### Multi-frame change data
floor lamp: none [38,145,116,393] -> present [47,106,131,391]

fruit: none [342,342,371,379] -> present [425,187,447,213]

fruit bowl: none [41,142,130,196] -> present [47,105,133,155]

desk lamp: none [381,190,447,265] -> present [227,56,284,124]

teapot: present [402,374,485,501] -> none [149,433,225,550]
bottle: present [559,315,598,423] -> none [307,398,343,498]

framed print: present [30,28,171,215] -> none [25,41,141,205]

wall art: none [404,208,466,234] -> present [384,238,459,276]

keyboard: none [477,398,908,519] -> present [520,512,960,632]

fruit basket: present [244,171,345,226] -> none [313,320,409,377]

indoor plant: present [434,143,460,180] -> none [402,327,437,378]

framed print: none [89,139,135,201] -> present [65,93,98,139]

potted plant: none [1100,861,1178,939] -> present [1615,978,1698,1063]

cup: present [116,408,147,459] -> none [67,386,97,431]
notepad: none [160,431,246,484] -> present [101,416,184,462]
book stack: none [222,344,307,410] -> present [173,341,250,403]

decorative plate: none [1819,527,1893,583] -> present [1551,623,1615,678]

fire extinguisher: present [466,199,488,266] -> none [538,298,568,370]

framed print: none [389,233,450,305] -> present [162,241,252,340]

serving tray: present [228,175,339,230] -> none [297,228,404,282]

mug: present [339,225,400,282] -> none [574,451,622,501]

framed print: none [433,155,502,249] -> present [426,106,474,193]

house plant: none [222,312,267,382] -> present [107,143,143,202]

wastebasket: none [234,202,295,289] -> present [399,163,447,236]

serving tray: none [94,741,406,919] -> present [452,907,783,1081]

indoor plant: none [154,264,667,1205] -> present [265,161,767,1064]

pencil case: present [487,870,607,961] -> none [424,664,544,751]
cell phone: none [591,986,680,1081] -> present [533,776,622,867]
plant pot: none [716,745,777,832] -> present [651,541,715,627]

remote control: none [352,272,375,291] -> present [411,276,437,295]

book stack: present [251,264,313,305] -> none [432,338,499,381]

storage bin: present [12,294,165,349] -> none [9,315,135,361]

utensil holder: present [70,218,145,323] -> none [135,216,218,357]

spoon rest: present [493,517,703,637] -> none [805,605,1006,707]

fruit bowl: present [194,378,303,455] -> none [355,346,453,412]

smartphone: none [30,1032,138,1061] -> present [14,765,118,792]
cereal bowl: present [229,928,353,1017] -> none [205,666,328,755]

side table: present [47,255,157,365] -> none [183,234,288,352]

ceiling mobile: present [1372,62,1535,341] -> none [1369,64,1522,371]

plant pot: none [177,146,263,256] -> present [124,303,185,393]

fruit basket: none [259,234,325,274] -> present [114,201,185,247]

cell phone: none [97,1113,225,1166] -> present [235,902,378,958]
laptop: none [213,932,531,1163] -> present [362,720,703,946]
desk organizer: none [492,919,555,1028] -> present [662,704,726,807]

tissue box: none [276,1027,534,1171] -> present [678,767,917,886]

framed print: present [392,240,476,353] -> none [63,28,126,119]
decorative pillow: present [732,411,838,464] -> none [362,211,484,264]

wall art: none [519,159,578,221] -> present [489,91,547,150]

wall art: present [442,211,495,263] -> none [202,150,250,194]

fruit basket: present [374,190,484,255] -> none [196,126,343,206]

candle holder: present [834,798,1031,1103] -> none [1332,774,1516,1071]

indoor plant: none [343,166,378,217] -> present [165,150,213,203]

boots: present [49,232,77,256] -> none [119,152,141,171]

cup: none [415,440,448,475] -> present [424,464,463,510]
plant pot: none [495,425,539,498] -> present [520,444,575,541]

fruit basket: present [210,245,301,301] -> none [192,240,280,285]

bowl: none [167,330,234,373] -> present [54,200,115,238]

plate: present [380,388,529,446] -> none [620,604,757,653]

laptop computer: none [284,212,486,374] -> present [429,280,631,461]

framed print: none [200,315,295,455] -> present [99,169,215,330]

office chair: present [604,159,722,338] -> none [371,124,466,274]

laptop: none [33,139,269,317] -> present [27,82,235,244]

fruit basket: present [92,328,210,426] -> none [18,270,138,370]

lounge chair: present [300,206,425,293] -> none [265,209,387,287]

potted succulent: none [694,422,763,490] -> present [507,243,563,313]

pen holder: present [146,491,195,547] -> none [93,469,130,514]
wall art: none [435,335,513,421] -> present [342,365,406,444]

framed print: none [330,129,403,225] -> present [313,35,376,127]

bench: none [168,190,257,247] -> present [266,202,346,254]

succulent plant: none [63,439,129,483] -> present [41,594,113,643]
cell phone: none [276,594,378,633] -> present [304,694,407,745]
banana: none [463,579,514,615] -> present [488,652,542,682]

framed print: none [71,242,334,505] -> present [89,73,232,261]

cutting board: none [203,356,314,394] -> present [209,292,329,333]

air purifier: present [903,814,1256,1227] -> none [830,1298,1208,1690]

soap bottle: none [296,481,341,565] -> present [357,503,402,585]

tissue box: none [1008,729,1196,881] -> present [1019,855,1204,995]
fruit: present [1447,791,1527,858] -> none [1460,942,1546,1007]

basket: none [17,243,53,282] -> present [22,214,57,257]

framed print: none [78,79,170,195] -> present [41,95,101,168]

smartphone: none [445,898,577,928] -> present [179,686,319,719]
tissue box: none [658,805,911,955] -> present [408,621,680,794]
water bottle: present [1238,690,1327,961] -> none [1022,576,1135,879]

### To-do item
The result should consist solely of the lines from the one that contains "fruit: present [1447,791,1527,858]" to the last line of the records above, reproduced exactly.

### Answer
fruit: present [1447,791,1527,858] -> none [1460,942,1546,1007]

basket: none [17,243,53,282] -> present [22,214,57,257]

framed print: none [78,79,170,195] -> present [41,95,101,168]

smartphone: none [445,898,577,928] -> present [179,686,319,719]
tissue box: none [658,805,911,955] -> present [408,621,680,794]
water bottle: present [1238,690,1327,961] -> none [1022,576,1135,879]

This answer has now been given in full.